• _Document segment_:
┄┄┄┄┄┄┄┄┄┄┄┄┄┄┄┄┄┄┄┄

Dr Dawit Solomon, who leads the CGIAR Research Program on Climate Change, Agriculture and Food Security (CCAFS) in eastern Africa, says agriculture and climate change exhibit a feedback relationship.
‘Agriculture is not only impacted by climate change, it also contributes to climate change, necessitating both adaptation and mitigation strategies by eastern African countries,’ he says.
‘In the region, there is a general understanding that achieving food and nutrition security as well as related economic, social and environmental targets requires decoupling agricultural growth from GHG emissions.
‘It is also acknowledged that GHG emissions from the agriculture sector—both from crop and livestock—must, where possible, be reduced and opportunities to increase carbon storage in agricultural systems in soils and vegetation must be encouraged, in order to mitigate climate change and safeguard long-term agricultural productivity and human wellbeing.’
Dr Ndungu says Kenya, Ethiopia and Uganda have strong policy guidance and strategies for livestock sector adaptation but robust strategies of mitigation in the livestock sector have been limited.
ACIAR is supporting two projects that aim to improve the measurement, reporting and verification of GHG emissions from livestock, ultimately to support decision-making, planning and management by these countries’ governments and private sectors. These projects are ‘Introducing livestock modelling to the System for Land-based Emissions Estimation in Kenya (SLEEK)’ and ‘Building capacity for an integrated land use and livestock monitoring, reporting and verification system’ in Ethiopia.
Introducing Livestock Emissions Modelling
SLEEK is a Kenyan Government program to develop a robust measurement, reporting and verification system.
The Australian Government provides funding for SLEEK as an Australian Aid program, funded by the Department of Foreign Affairs and Trade. The program is being implemented by the Kenyan Ministry of Environment and Forestry.
SLEEK’s primary aim is to allow Kenya to accurately estimate and track its carbon emissions in the land sector, including forestry, agriculture and other land uses. SLEEK will also help put better information into the hands of farmers and communities.
Simon Roberts, a Senior Policy Officer with the Australian Government Department of the Environment and Energy, says the inclusion of livestock modelling will expand Kenya’s ability to report on emissions beyond the initial focus of forests, croplands and grasslands.
Mr Roberts has spent years working with the Kenyan Government to develop the broader SLEEK model for land-based emissions modelling.

┄┄┄┄┄┄┄┄┄┄┄┄┄┄┄┄┄┄┄┄

• _Given data_:
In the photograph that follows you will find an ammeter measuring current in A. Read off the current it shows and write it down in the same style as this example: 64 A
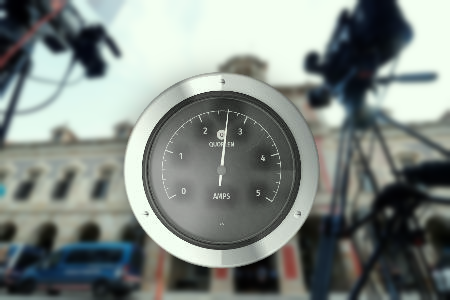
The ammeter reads 2.6 A
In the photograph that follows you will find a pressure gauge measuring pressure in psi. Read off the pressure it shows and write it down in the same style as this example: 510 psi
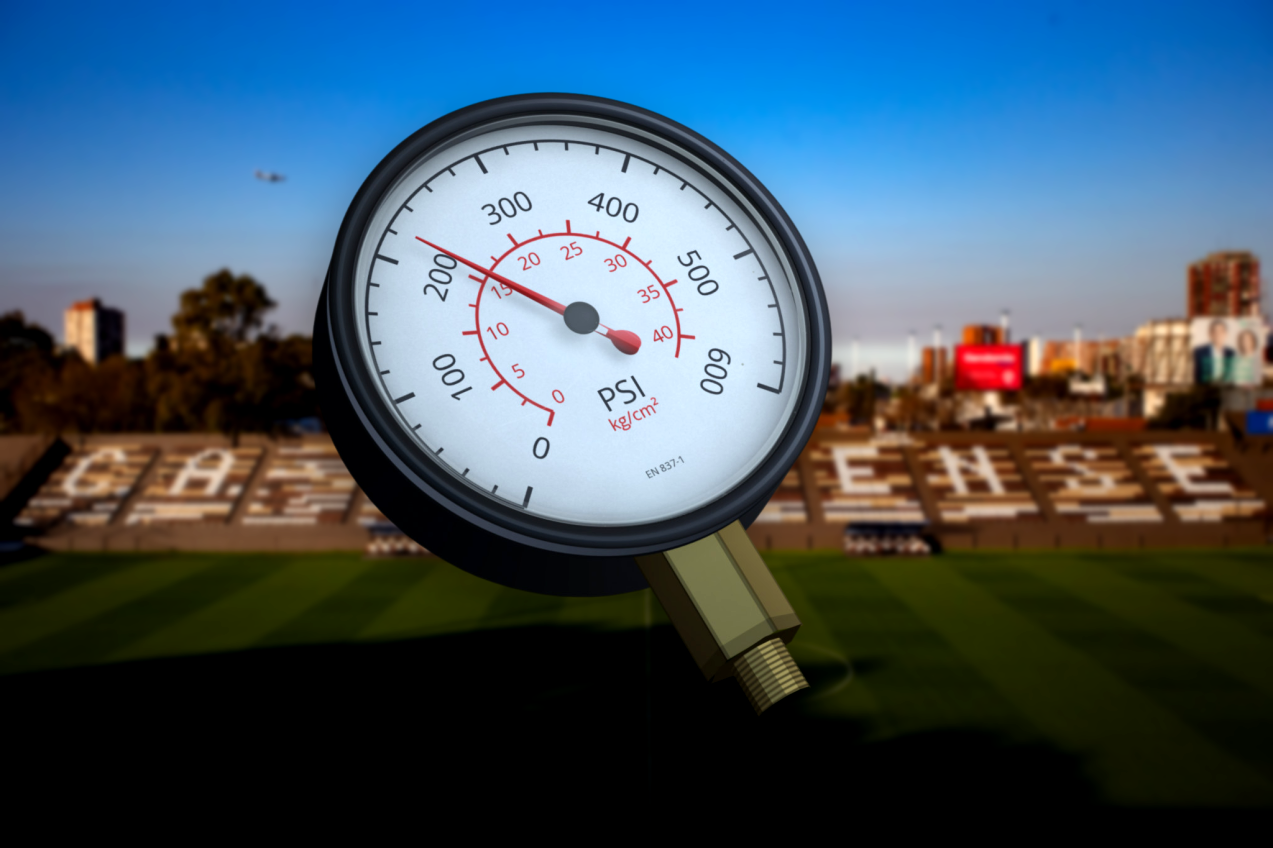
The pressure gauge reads 220 psi
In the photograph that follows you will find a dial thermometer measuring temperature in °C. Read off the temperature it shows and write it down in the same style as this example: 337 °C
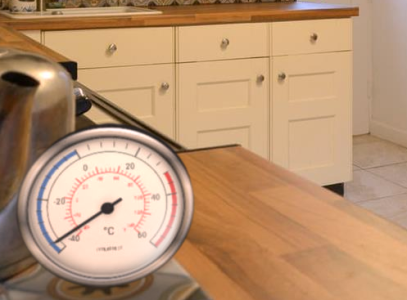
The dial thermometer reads -36 °C
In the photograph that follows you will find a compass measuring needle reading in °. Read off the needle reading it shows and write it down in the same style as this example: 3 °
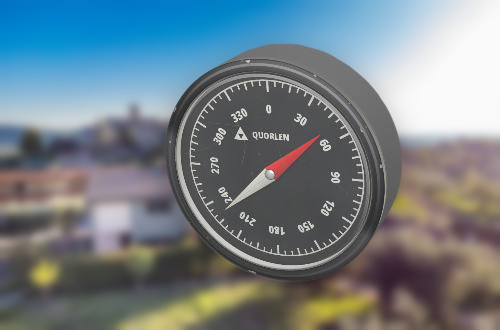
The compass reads 50 °
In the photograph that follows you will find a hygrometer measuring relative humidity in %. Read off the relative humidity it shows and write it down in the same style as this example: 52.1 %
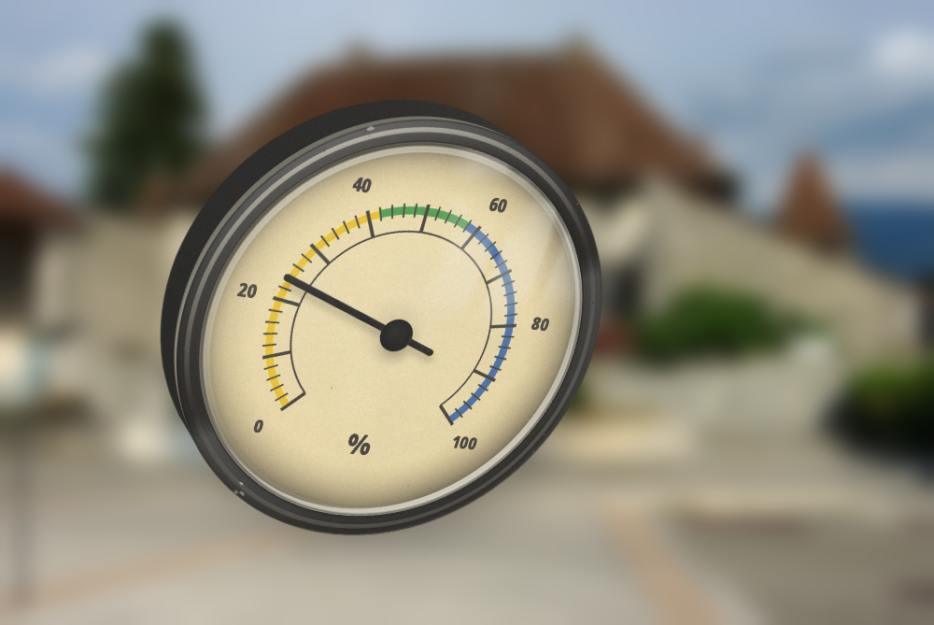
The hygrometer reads 24 %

┄┄┄┄┄┄┄┄┄┄┄┄┄┄┄┄┄┄┄┄

• _Task requirements_: From the text on livestock emissions in eastern Africa, render this sentence in Spanish: "SLEEK is a Kenyan Government program to develop a robust measurement, reporting and verification system."

• _Finished exercise_: SLEEK es un programa del Gobierno de Kenia para desarrollar un sistema sólido de medición, notificación y verificación.